We Are All One In Mission #435
Rusty Edwards (b1955) in Dixon, Illinois, and ordained in 1985. He received an M. Div. from Luther Seminary at St. Paul, Minn., in 1985, and a D. Min. from Graduate Theological Foundation at Notre Dame, Ind., in 1990. He also holds certificates from Blackstone School of Law, Dallas, TX, and Seminary of the Southwest at Austin, Texas. Edwards' hymn collections are: The Yes of the Heart with a foreword by Chick Corea, Grateful Praise (Selah), As Sunshine to a Garden, Each Breath Every Heartbeat, and Bidden Unbidden. He has 15 ASCAP Awards, and recorded a Grammy nominated CD with The Atlanta Symphony Orchestra, under the direction of Robert Shaw. He is a Kentucky Colonel and an Honorary Citizen of Austin, Texas. Tyler Texas held a "Rusty Edwards Hymnwriter Day" in 2009. The tune ES FLOG EIN KLEINS WALDVOGELEIN, (The little woodland bird has flown) is a German folk tune, first published in an early-seventeenth-century manuscript collection from Memmingen, Germany. ES FLOG's combination of a sturdy tune and an able harmonization calls for energetic singing that remains vibrant but not rushed.

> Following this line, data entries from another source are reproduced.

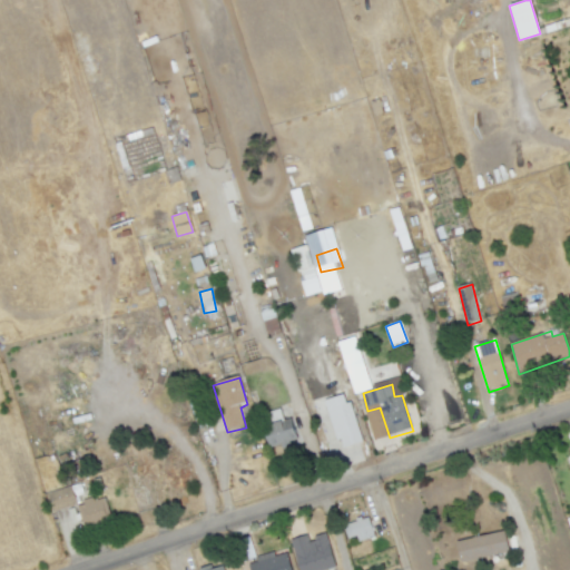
[(331,453),(323,430),(332,428),(330,423),(337,420),(332,405),(349,400),(356,425),(346,430),(352,446),(331,453)]
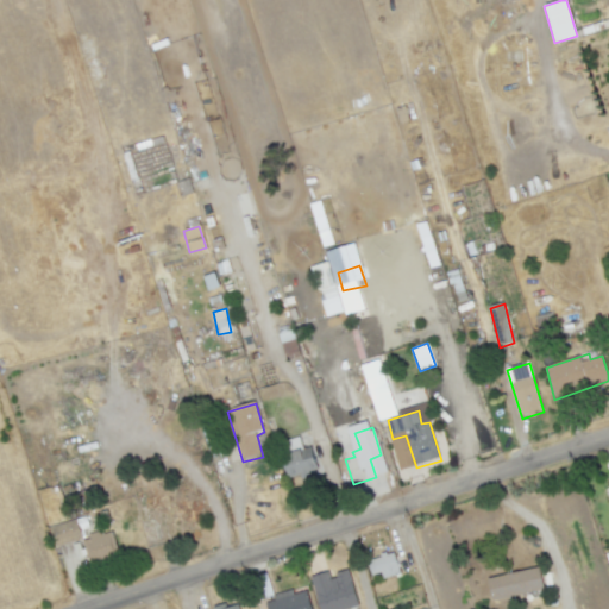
[(289,483),(281,458),(287,456),(282,443),(301,437),(303,451),(313,447),(320,470),(309,472),(312,479),(302,482),(301,479),(289,483)]
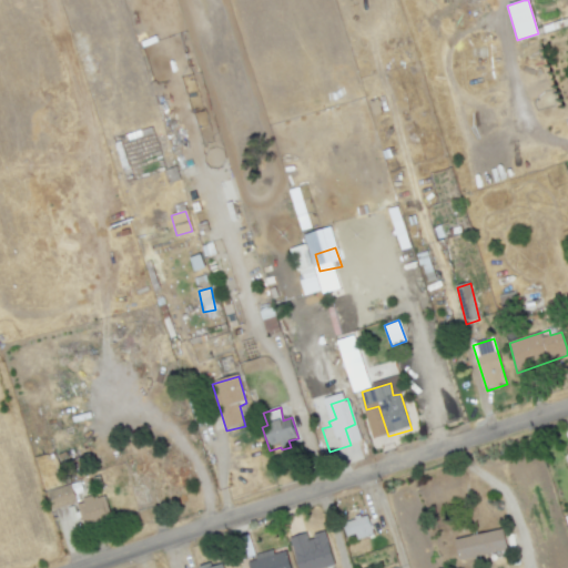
[(51,509),(75,503),(70,484),(46,490),(51,509)]
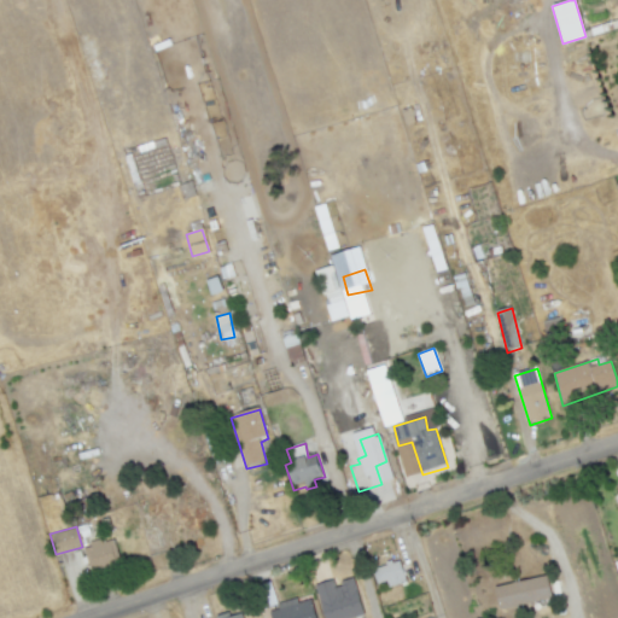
[(82,547),(89,572),(120,563),(112,537),(82,547)]
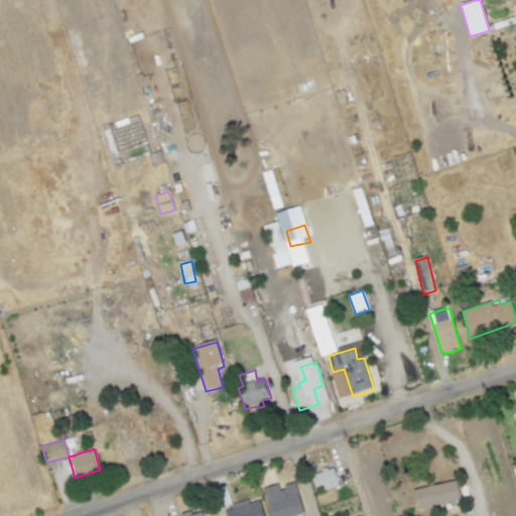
[(315,490),(311,477),(324,474),(323,471),(328,469),(329,472),(336,469),(342,488),(326,492),(325,487),(315,490)]
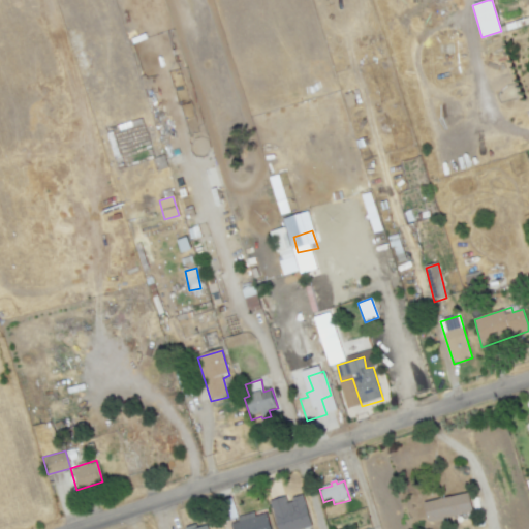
[(428,526),(424,504),(470,494),(474,516),(428,526)]
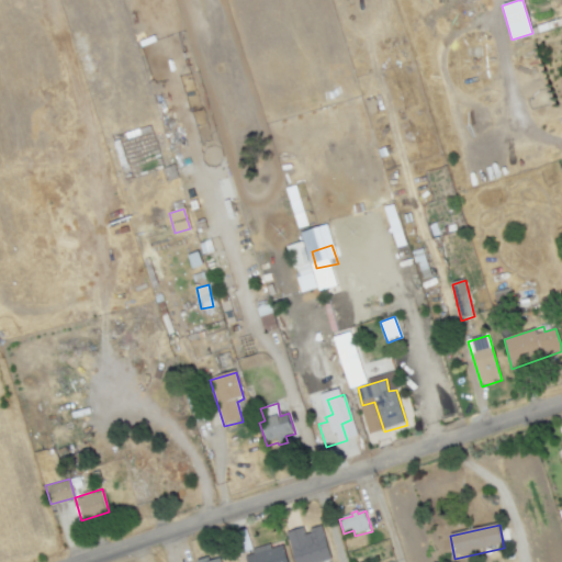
[(319,561),(330,559),(321,526),(303,531),(302,527),(285,531),(294,561),(319,561)]
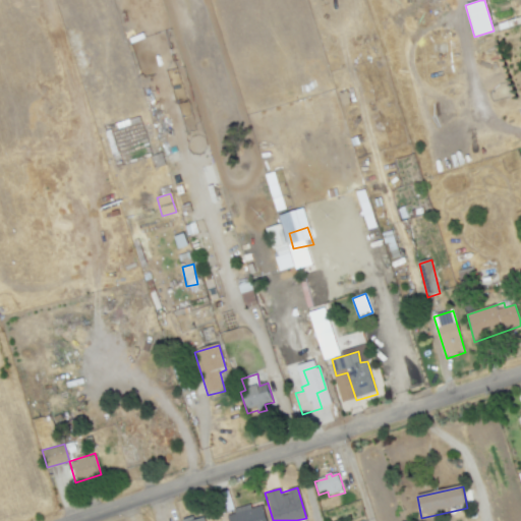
[(227,520),(226,518),(235,515),(233,512),(250,506),(251,510),(262,506),(268,520),(227,520)]
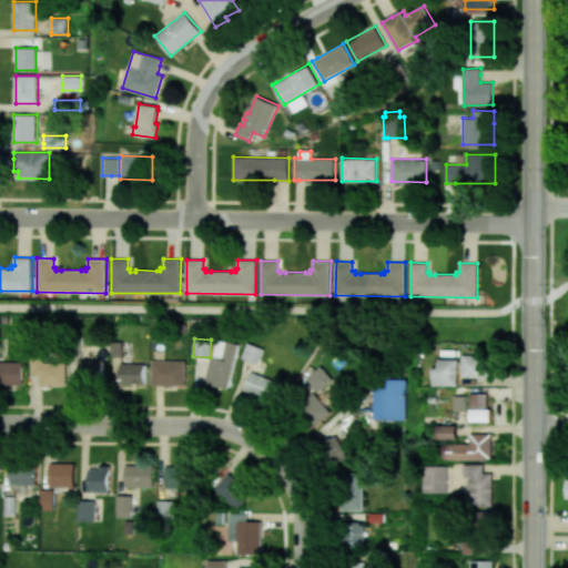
[(229,388),(239,344),(216,338),(206,384),(229,388)]
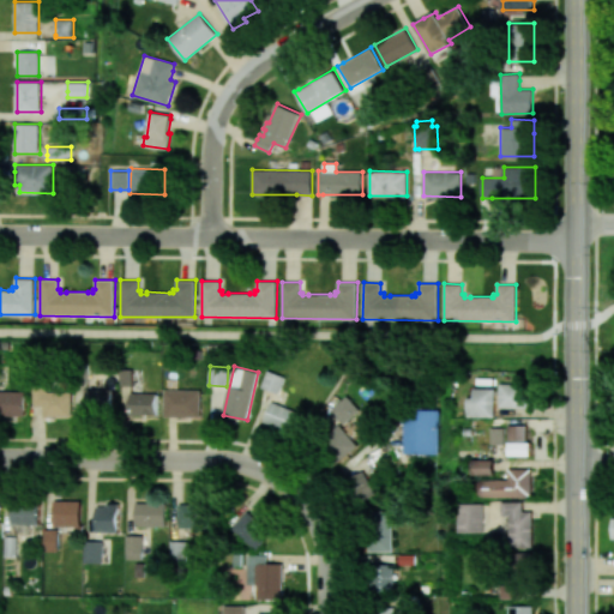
[(119,386),(131,385),(131,369),(119,369),(119,386)]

Come, Ye Thankful People, Come #551
Henry Alford (1810-1871) was born into a family of clergy. He received his education at Trinity College, Cambridge, England, and was ordained in the Church of England in 1833. He became dean of Canterbury Cathedral in 1857, a position he held until his death. A renowned scholar, Alford wrote a four-volume commentary on the Greek New Testament, which became a standard work in its field. In 1844, Henry Alford published this hymn in his Psalms and Hymns, under the title “After Harvest.” He was rector of a rural parish in England at that time, and the text was written for a harvest festival. Although it was originally written with seven stanzas, Alford revised and shortened it to include only four in his Poetical Works in 1865. “Come, Ye Thankful People, Come” combines the image of an autumn harvest with two of Jesus parables and is commonly sung as a song of rejoicing over a bountiful harvest, which it appears to be from the first stanza. However, it is really a more sobering text and may have been intended to provoke Christians to consider whether they are truly people of God (represented by the wheat in Jesus' parable of Matthew 13), or merely lookalikes (represented by the weeds – also called “tares” in some translations). The second stanza closes with a brief prayer that God would enable those who sing to be true Christian disciples, while the fourth stanza is a prayer that the Lord would soon return for the final harvest. The tune ST ST. GEORGE’S WINDSOR, is by George J. Elvey (1816-1893), the organist of St. George's Chapel at Windsor Castle for 47 years.